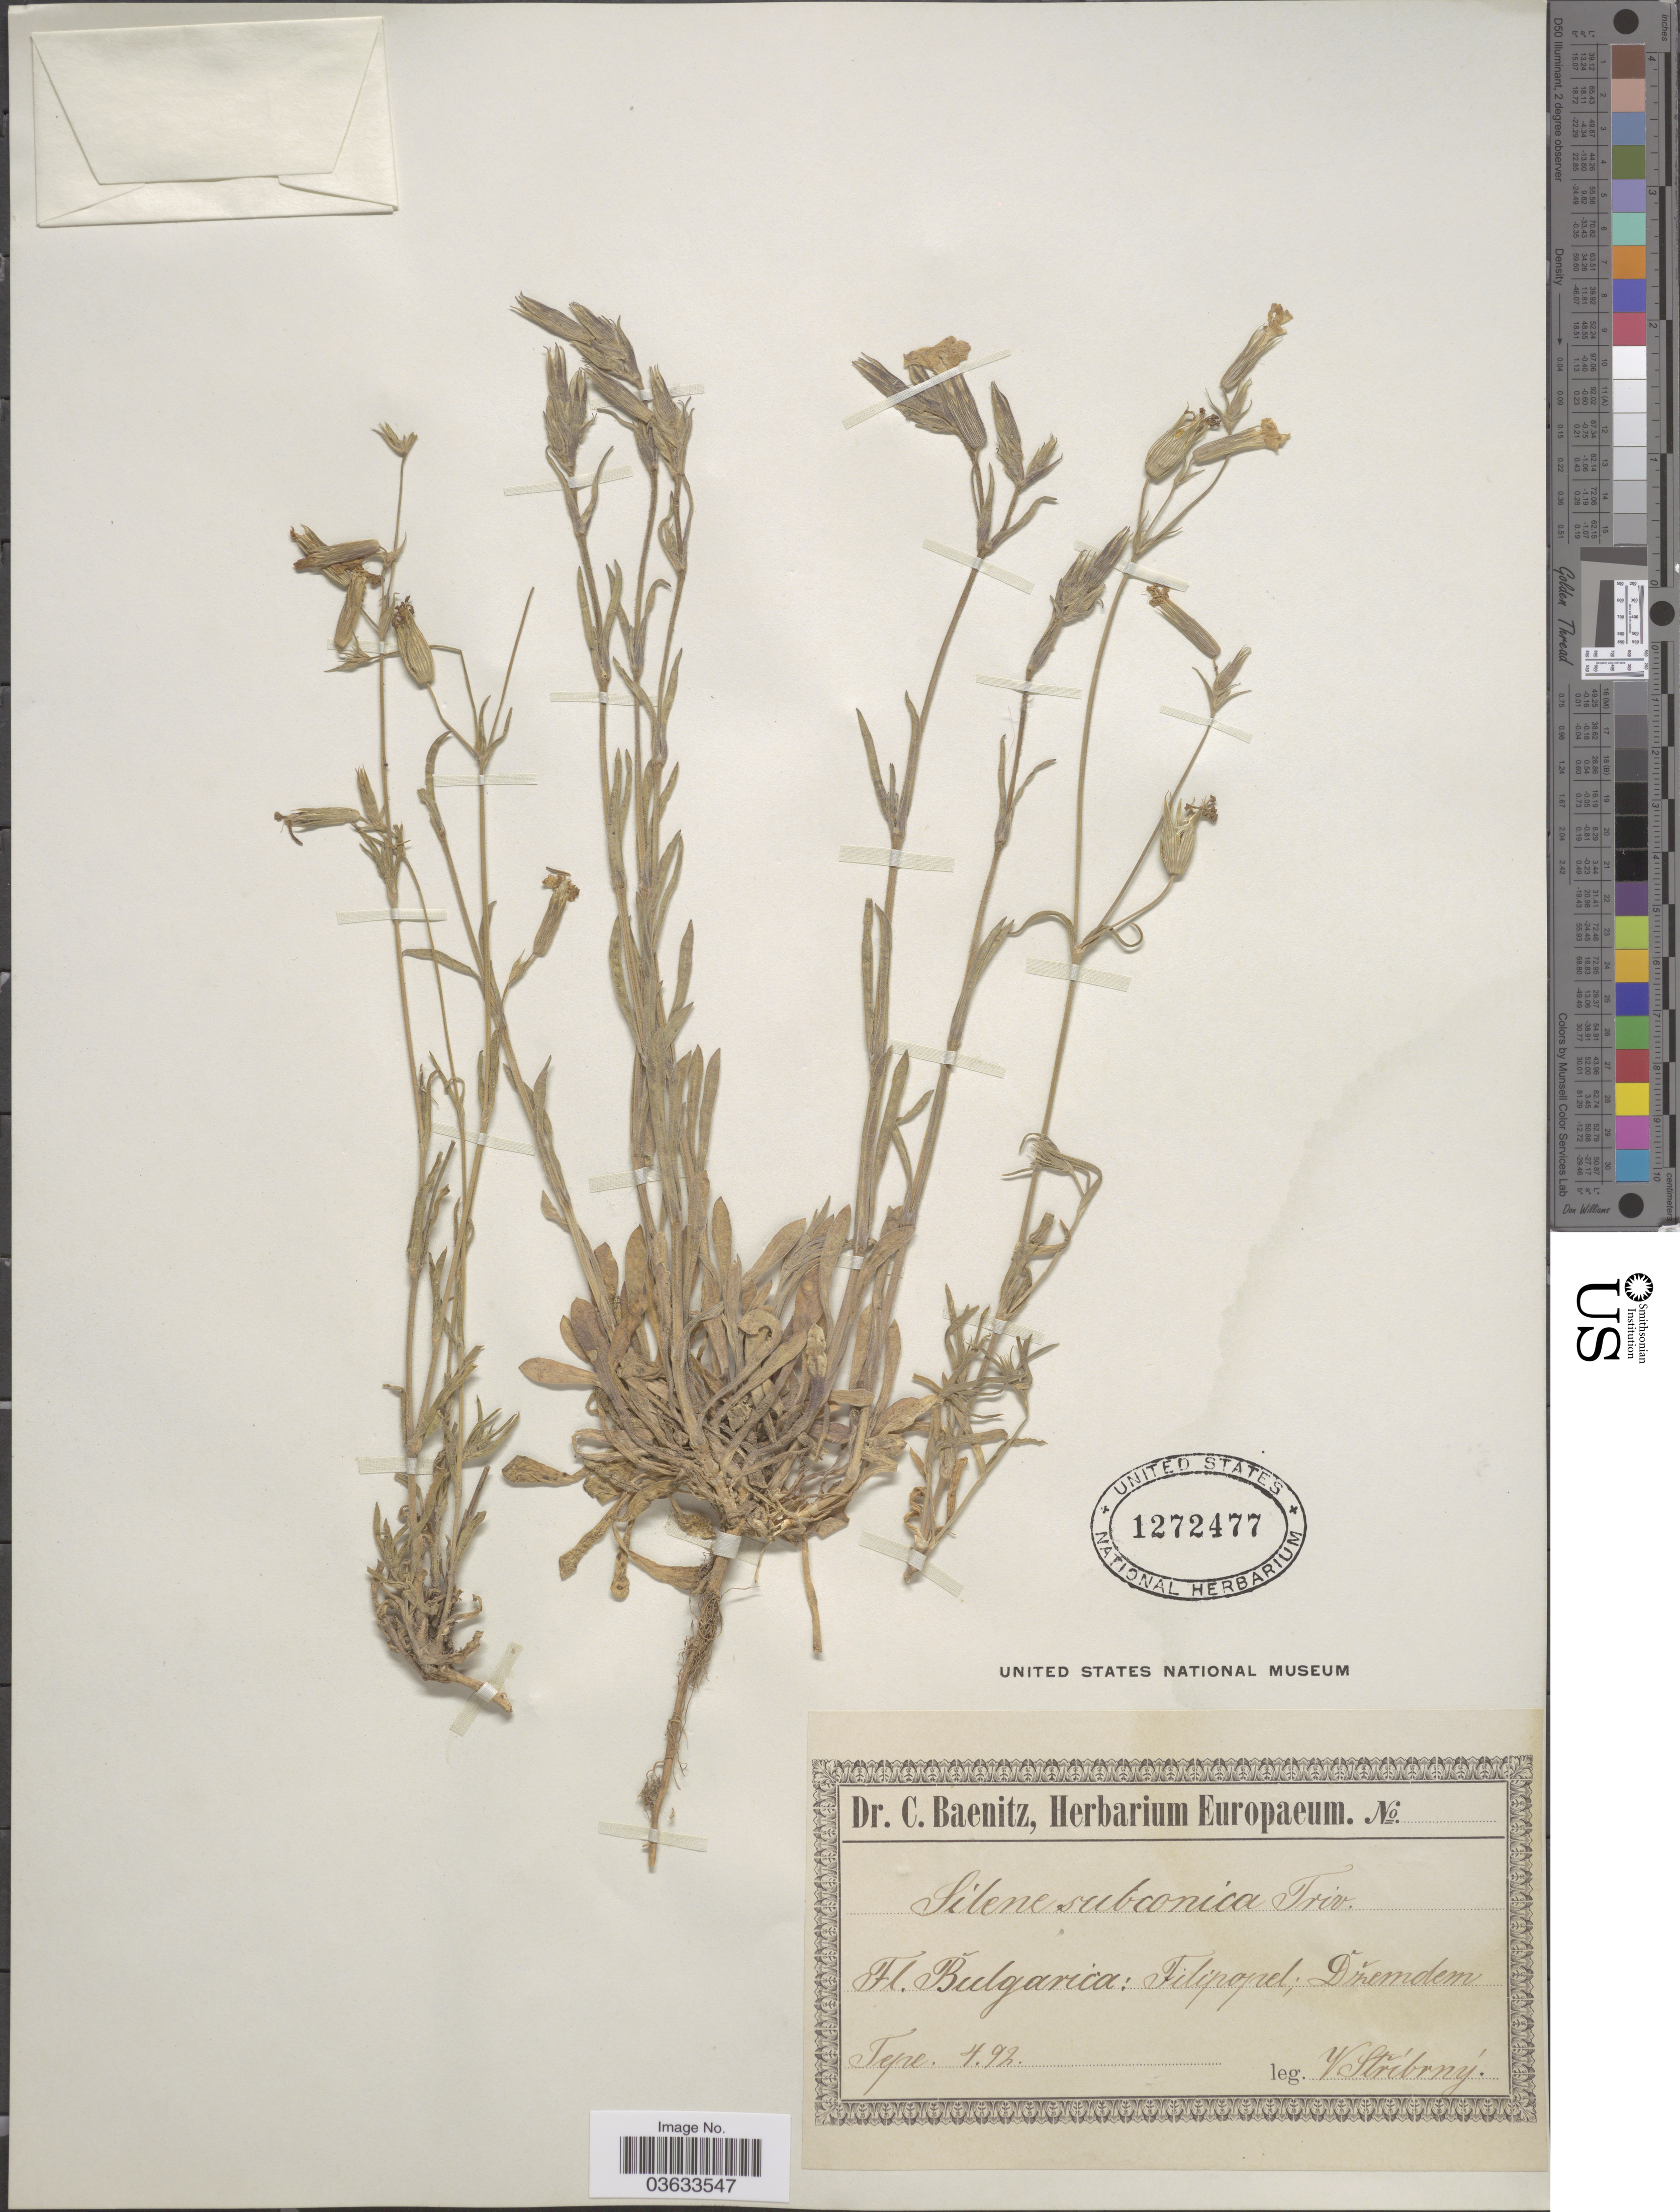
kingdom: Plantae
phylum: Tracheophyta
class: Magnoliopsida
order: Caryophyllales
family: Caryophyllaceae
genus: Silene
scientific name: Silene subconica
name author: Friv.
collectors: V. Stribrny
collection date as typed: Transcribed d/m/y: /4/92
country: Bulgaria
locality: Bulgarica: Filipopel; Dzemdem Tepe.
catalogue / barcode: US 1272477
────────────────────────────────────────
» Aim of the exercise: Reproduce word for word the stretch of the records from the line containing "name author: Friv." through the end of the records, including both ends.

» Exercise response:
name author: Friv.
collectors: V. Stribrny
collection date as typed: Transcribed d/m/y: /4/92
country: Bulgaria
locality: Bulgarica: Filipopel; Dzemdem Tepe.
catalogue / barcode: US 1272477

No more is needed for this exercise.